Symptoms of chronic cholangitis
Latent form: pain and soreness in the right hypochondrium are indistinct or absent, weakness, chills, subfebrile body temperature, occasionally itching, icteric skin and visible mucous membranes, gradual enlargement of the liver.
Recurrent form: pain in the right side and soreness in the right hypochondrium during palpation, nausea, bitterness in the mouth, itching; in the period of exacerbation - jaundice, fever, prolonged subfebrile condition is possible; with a prolonged course - thickening of the terminal phalanges in the form of tympanic sticks and nails in the form of hour glasses, the liver and spleen are enlarged, dense.
A protracted septic form: severe course with fever, chills, pain in the right hypochondrium, enlargement of the liver, spleen, severe intoxication, kidney damage, jaundice. Recalls septic endocarditis.

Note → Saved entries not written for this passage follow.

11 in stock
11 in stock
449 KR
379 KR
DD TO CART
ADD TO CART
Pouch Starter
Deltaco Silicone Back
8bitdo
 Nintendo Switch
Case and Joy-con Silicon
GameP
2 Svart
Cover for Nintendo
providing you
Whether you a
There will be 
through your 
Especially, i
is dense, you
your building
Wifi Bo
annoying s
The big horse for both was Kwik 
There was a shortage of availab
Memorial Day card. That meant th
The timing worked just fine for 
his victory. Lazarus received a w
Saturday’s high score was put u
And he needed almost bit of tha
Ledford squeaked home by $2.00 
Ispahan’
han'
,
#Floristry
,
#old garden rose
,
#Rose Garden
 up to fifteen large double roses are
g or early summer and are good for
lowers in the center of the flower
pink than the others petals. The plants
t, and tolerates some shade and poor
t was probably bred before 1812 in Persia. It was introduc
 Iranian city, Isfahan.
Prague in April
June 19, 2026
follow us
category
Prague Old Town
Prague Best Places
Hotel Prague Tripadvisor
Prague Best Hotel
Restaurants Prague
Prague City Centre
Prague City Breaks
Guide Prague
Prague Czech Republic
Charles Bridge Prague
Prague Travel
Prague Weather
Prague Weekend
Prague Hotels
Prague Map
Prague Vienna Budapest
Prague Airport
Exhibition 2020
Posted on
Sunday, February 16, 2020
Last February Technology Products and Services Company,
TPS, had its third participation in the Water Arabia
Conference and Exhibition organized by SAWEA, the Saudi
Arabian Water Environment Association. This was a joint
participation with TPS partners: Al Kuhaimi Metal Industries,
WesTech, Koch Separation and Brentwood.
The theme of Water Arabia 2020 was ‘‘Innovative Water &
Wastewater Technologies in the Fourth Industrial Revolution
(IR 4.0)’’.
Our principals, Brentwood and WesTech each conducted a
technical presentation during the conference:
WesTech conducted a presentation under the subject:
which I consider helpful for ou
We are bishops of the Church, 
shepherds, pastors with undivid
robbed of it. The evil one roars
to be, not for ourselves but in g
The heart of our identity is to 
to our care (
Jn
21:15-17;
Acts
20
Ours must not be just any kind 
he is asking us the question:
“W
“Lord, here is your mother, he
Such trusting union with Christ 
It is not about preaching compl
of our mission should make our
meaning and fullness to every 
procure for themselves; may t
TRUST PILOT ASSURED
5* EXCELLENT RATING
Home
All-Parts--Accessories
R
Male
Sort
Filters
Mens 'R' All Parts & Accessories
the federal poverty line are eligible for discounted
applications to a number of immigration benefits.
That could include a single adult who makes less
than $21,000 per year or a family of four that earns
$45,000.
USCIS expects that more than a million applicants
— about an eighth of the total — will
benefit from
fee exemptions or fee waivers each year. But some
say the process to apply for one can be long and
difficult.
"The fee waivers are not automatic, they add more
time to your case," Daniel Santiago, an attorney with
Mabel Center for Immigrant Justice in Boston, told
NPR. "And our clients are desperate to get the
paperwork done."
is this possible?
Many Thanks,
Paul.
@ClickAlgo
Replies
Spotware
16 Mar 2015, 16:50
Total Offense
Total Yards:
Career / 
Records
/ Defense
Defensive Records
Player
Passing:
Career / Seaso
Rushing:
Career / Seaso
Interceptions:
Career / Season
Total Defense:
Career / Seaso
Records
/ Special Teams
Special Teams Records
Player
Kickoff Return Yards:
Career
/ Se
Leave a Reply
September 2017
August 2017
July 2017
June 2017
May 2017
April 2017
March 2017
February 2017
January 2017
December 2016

Sclerosing (stenosing) form: general weakness, malaise, fever, chills, itching, jaundice, enlarged liver, spleen.
In the later stages of chronic cholangitis, the development of biliary cirrhosis is possible.
Laboratory data
The same as with acute cholangitis, but for chronic anemia is more natural.
Instrumental data
The same as with acute cholangitis. Intravenous cholangiography or endoscopic retrograde pancreatocholangiography reveals enlarged bile ducts (extra- and intrahepatic), with sclerosing cholangitis - intrahepatic ducts in the form of rods, often sharply narrowed with reduced branching, narrowing in some sections or throughout the common bile duct.
Survey program
Same as with acute cholangitis. In addition, in difficult differential-diagnostic cases, laparoscopy with cholangiography and targeted liver biopsy is necessary.
Diagnosis of chronic cholangitis
The diagnosis is formulated proceeding from the etiological and pathogenetic features of cholangitis and its role in a number of other manifestations of the pathological process.
Primary cholangitis develops as an independent disease. Among them, primary sclerosing cholangitis is a disease of a presumed autoimmune nature. The "eastern cholangitis" is also described as the primary one, an insufficiently studied form, endemic for some regions of Asia and, possibly, associated with a clonorchosis. With secondary symptomatic cholangitis, the first place is a disease that is a prerequisite for its development or associated with it. True, with cholestatic hepatitis and primary biliary cirrhosis it is not customary to stipulate the participation of cholangitis in the formation of a pathological process, but it is appropriate to imply. If the cholangitis acts as an independent disease, its primary importance should be reflected in the diagnosis. This emphasizes the isolation of such rare forms from the absolute predominant frequency of secondary cholangitis.